Connecting for growth: Reimagining your marketing operating model
Accelerating marketing efforts requires a holistic approach for agile transformation

In today's rapidly evolving marketing landscape, CMOs face increasing complexity, expanding responsibilities, and higher expectations—all while facing pressure to drive growth and demonstrate ROI. The key to unlocking marketing's full potential requires fundamentally reimagining your marketing operating model, not through incremental adjustments.
The Expanding Marketing Mandate
Marketing leaders now wear multiple hats, with responsibilities extending far beyond traditional marketing functions. Marketing departments increasingly own or influence product innovation, sales/e-commerce, AI strategy, pricing decisions, and more. This expanded scope creates both opportunities and challenges.
Successful CMOs recognize this evolution requires more than adding new technologies or hiring specialized talent. It demands a holistic transformation of how marketing operates—connecting teams, ways of working, and expertise to drive growth.
Three Pillars of a Future-Fit Marketing Operating Model
Organizations with robust marketing operating models outperform peers by creating clear links between marketing activities and business outcomes. To achieve this, focus on three interconnected pillars:
1. Connecting Teams Through Organizational Structure
The most common challenge facing marketing organizations is siloed structures with insufficient cross-functional collaboration.
Effective organizations address this by:
Mobilizing beyond reporting lines: Creating cross-functional teams with shared goals and end-to-end accountability
Strategic centralization: Establishing centers of excellence for key capabilities like AI/generative AI, while maintaining local flexibility for market execution
Breaking down barriers: Dismantling silos between brand teams, creative, performance marketing, analytics, and technology functions
Companies that have brought multiple functions under a unified marketing umbrella have seen improved collaboration and more coherent growth strategies.
2. Connecting Ways of Working Through Governance and Culture
Clear governance and an agile culture are essential for pivoting quickly and adapting to changing consumer landscapes.
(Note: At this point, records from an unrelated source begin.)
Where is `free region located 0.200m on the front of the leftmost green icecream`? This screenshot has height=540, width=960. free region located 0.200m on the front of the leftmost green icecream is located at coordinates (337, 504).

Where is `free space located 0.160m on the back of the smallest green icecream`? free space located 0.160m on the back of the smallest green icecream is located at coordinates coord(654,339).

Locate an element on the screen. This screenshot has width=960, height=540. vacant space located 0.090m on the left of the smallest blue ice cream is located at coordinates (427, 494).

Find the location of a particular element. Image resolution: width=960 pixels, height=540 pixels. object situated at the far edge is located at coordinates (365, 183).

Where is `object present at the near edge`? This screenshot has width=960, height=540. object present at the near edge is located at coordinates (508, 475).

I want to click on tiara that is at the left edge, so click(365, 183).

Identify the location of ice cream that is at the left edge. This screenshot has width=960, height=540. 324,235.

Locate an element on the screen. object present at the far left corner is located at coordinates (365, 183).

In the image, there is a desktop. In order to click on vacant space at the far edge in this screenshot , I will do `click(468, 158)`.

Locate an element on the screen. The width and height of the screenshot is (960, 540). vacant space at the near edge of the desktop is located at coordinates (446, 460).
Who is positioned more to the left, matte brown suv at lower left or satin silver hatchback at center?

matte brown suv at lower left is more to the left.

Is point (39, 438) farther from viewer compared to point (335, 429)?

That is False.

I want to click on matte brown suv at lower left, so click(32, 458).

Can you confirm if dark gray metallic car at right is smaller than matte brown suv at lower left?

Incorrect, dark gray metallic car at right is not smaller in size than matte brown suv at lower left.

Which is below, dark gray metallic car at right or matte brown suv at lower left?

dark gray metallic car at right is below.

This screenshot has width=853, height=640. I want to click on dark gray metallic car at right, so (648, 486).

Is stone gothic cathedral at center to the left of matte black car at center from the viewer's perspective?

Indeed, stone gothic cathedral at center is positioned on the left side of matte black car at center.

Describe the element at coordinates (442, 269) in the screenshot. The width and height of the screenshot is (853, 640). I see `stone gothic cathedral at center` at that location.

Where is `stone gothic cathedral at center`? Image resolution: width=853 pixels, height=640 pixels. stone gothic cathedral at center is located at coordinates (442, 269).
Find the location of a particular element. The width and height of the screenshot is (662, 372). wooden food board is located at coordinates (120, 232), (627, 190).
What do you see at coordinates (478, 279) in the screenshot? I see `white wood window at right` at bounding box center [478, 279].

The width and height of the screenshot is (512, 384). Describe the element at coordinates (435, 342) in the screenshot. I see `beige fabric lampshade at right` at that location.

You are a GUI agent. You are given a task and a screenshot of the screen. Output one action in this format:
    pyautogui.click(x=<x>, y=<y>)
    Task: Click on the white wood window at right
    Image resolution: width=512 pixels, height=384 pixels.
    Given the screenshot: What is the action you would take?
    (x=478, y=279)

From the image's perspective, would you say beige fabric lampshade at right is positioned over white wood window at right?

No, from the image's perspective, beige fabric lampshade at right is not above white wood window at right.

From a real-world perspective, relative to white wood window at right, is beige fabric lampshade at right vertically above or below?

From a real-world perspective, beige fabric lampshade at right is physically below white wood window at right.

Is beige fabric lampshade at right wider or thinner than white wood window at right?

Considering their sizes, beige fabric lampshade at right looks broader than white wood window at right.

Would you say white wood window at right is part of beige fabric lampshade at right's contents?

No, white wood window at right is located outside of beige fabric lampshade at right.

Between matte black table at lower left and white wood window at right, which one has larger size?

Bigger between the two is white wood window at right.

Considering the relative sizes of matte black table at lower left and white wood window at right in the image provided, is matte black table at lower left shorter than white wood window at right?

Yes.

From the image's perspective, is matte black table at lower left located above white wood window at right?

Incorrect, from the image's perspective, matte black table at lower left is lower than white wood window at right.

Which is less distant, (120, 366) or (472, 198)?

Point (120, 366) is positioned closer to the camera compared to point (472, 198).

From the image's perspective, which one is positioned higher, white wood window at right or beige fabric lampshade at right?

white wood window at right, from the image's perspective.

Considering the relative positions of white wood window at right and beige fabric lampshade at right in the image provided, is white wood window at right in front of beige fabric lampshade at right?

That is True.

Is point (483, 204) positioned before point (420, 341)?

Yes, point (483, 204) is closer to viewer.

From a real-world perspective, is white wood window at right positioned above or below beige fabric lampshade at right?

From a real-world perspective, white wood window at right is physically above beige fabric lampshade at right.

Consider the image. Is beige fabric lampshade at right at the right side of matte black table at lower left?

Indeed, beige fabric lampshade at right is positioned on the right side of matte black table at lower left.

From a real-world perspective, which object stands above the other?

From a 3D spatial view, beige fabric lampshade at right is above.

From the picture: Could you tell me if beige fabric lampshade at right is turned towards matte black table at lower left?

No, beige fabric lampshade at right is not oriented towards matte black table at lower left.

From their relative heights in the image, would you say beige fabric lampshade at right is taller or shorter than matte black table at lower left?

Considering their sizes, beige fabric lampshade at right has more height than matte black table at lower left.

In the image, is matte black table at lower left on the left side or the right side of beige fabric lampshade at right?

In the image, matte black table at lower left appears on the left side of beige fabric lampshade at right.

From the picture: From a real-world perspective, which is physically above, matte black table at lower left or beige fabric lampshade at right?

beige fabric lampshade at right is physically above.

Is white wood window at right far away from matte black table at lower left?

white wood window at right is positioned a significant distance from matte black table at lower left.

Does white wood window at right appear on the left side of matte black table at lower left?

Leading organizations focus on:
Establishing clear decision rights: Defining precise roles, responsibilities, and process flows to enable faster decision-making
Fostering agility: Creating a test-and-scale culture where teams can experiment without fear of failure
Building ownership mentality: Assigning clear growth objectives rather than predefined activities
Organizations that dedicate time to proactive planning, spend analysis, backlog management, and ideation create more efficient marketing operations.
3. Connecting Expertise to Growth Drivers Through Capabilities
Marketing leaders must invest in growth capabilities, balancing new technologies with human expertise.
Key focus areas include:
Embedding analytics and customer data: Building integrated data ecosystems for comprehensive customer views
Embracing AI and generative AI: Developing capabilities that enhance creative output, personalization, and efficiency
Developing "T-shaped" talent: Building multidisciplinary competencies across customer centricity, full-funnel marketing, measurement, and marketing technology
Creating strategic partnerships: Cultivating an ecosystem of external partners aligned with business outcomes
Building Your Connected Operating Model
To transform your marketing operating model successfully:
Define a clear North Star: Establish your marketing vision and tie it to concrete business objectives before restructuring teams
Focus on new ways of working: Prioritize cross-functional processes and capability building over rearranging org charts
Take a holistic approach: Address the entire marketing ecosystem rather than solving isolated issues
Celebrate early wins: Demonstrate value to build organizational momentum and acceptance
The Path Forward
The most successful marketing transformations combine hiring, acquisition, and upskilling—with the heaviest emphasis on upskilling existing talent. Make capability building a strategic priority, not an afterthought.
Companies leading in this space make learning journeys mandatory for all employees—including C-suite executives—signaling that digital transformation is a critical strategic initiative rather than a peripheral concern.
Conclusion
A connected marketing operating model isn't just nice to have—it's essential for competing in today's complex landscape. Organizations that successfully connect teams, ways of working, and capabilities can realize significant improvements in customer satisfaction, sales conversion, cost efficiency, and employee engagement.
The time to transform is now. As customer expectations continue to rise and the competitive landscape evolves, the organizations that reimagine their marketing operating models will be positioned to drive sustainable growth and deliver superior customer experiences.